Top of The records

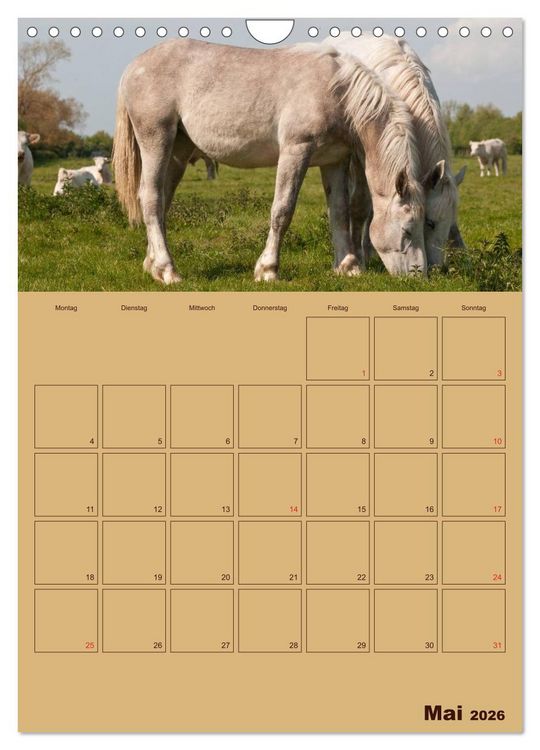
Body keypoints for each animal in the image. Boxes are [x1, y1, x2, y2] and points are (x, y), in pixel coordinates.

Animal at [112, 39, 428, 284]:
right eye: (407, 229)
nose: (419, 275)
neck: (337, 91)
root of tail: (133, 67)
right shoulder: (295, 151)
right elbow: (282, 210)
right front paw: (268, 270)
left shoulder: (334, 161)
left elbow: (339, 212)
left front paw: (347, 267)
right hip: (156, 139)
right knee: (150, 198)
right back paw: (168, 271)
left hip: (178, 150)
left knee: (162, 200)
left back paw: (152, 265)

Bottom of The records
Top of The records

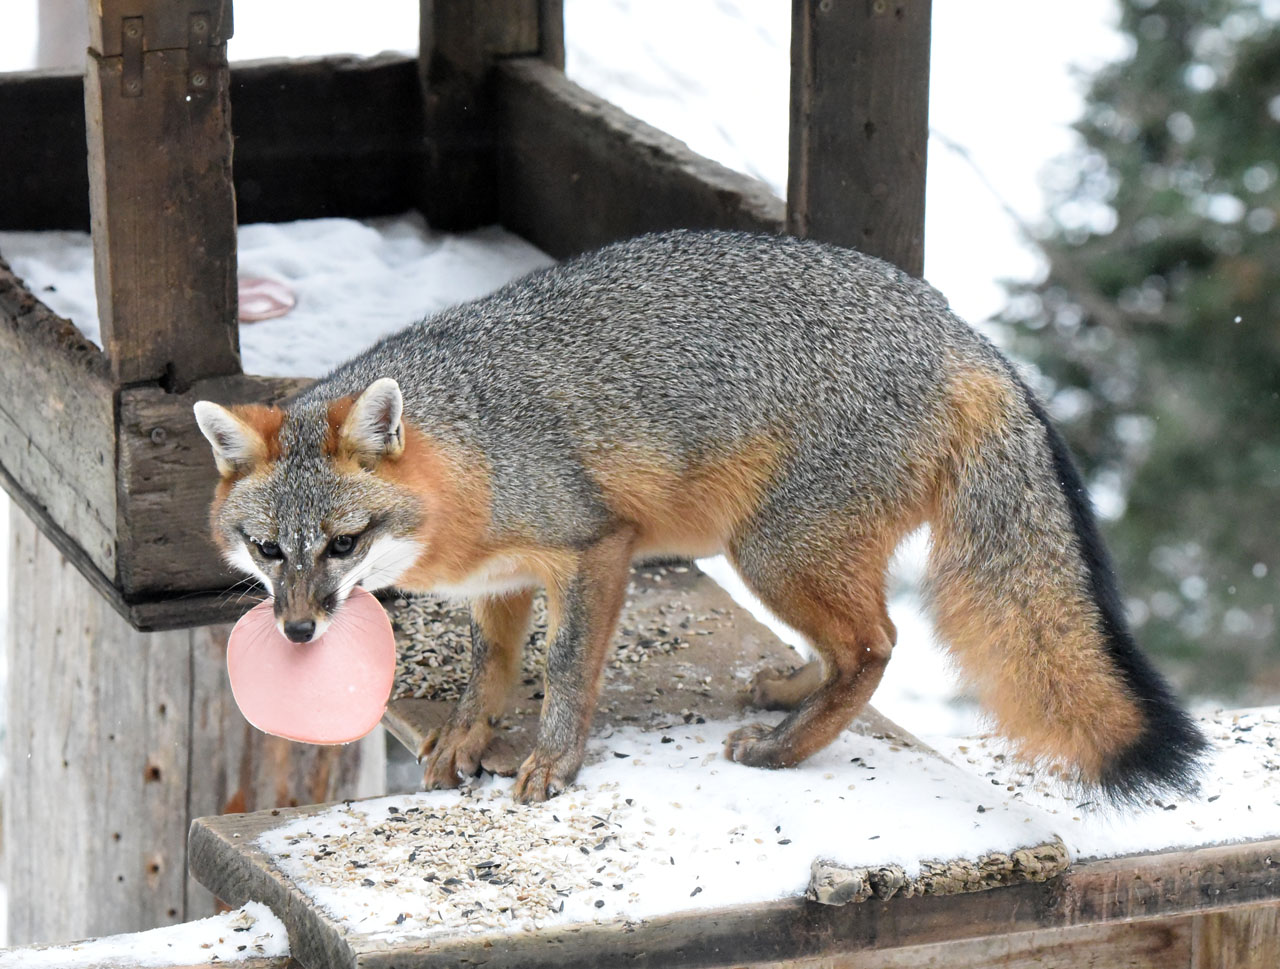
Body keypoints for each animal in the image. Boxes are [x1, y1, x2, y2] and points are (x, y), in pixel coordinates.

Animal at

Bottom of The records

_Your assignment_: Considering only the material above, set down every line from the one with "right hip: (156, 139)" to the one with "left back paw: (152, 265)", inclusive, exactly as written.

_Expected output_:
right hip: (156, 139)
right knee: (150, 198)
right back paw: (168, 271)
left hip: (178, 150)
left knee: (162, 200)
left back paw: (152, 265)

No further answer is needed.